Well, that’s bleak. What can you do about it? If you read this and it resonated, you are going to find it hard to take the secret risk decoder glasses off. That, alone, is important. It puts you in a position to say the right words at the right time. The time might be a risk assessment. The words are “I don’t know”. Or, because we strive to be constructive and not just obstructive, we might say something like this:
“I don’t know what the upper bound on the impact of this risk is. I can provide a very confident assessment that holds true for the next 30 days. If the risk isn’t mitigated by then it must be assumed that it never will be. And beyond 30 days I can’t have much confidence that the assumptions that keep the risk contained will remain true.”

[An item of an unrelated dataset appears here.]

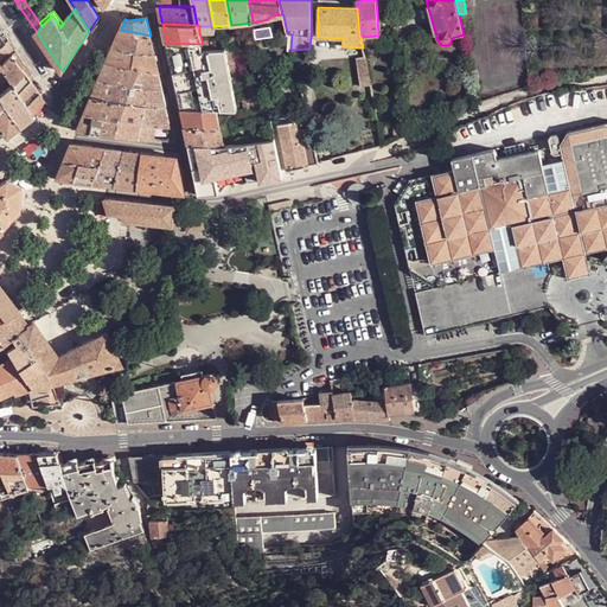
[(117,38),(114,46),(154,53),(151,36),(121,30),(117,38)]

Maybe it’s not 30 days in your situation. You know your environment. This at least sets the stage for some fruitful discussions. Possible outcomes might include:
- “Let’s just stop what we’re doing and address this now.” – highest credibility
- “Deploy, but nothing is higher priority than fixing this until it is fixed.” – still good, but pics or it didn’t happen
- “Put it in the backlog.” – negative credibility
- “Are we saying fixing this now is our highest priority? Isn’t there tech debt in the backlog that we would legitimately be even more interested in extinguishing? What if we start measuring the tech debt present in the software and weight the priority of tech debt relative to feature work by the total amount of tech debt present?” – points for understanding the problem, but pics or it didn’t happen
Am I being a little hard-nosed? I have often thought it would be nice to make the code expire – to artificially add a known duration. Check in the greasy hack – in 60 days it will stop working. I expect it would be terrifying… for a while. We could construct technical and procedural mechanisms that would assign a duration to an item of value and then track that. But for any of it to work there must be the will to do it. The way to beat duration mismatch is not to play. Cut up the credit card (Outcome 1) and start paying down debt (Outcome 4). Having an engineering culture that is fanatical about keeping tech debt low is the only way it will not unwind. And, if you have a culture that is fanatical about keeping tech debt low, you probably won’t need a lot of sophisticated tracking to make sure your assets and liabilities resolve at the same time. Or, to put it bluntly, you won’t have to keep track of which lies you told to who. And, importantly, a commitment to low tech debt means you have borrowing power when you need it most. That means sometimes Outcome 2 will be a responsible possibility. Because over-constrained circumstances happen, and we keep our feathers numbered for just such an occasion.